--- WHAT TO DO ---
Going line by line through the listing, how many lines hold "expression"? State nothing but the number.
[[ EXERCISE MATERIALS, beginning ]]
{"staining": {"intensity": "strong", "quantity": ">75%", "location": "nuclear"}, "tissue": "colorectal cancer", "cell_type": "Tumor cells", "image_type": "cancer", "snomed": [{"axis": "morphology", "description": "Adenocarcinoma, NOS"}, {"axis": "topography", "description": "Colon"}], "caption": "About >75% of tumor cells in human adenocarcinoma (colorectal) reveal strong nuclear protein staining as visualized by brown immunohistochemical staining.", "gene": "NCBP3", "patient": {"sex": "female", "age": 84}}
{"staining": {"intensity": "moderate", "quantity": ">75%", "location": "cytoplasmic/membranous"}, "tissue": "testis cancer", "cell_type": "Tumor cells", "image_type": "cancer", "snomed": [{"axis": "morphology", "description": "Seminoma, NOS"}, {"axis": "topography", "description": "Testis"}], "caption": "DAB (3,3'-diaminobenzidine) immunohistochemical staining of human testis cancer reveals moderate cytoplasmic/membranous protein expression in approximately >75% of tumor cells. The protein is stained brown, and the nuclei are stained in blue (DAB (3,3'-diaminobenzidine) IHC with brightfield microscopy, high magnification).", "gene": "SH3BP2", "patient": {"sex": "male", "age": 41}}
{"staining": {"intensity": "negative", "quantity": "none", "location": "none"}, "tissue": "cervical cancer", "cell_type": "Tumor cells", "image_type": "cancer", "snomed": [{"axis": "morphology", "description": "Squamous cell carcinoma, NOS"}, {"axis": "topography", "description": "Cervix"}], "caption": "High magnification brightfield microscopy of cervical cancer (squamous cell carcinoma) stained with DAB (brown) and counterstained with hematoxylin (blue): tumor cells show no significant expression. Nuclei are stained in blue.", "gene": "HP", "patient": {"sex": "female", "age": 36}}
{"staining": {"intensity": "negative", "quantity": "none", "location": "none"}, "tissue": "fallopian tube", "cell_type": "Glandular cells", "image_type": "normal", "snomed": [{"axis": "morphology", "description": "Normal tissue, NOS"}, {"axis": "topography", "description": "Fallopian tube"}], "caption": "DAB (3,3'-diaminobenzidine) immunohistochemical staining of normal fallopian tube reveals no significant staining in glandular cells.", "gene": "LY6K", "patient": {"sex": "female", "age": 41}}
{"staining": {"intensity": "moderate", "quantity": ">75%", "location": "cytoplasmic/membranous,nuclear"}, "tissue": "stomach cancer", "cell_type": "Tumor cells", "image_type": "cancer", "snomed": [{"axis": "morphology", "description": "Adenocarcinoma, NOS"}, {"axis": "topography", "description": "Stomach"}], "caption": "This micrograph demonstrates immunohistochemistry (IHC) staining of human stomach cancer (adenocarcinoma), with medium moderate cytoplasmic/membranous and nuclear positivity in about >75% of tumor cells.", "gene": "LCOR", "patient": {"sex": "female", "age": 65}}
[[ EXERCISE MATERIALS, end ]]
--- WRITTEN SOLUTION ---
2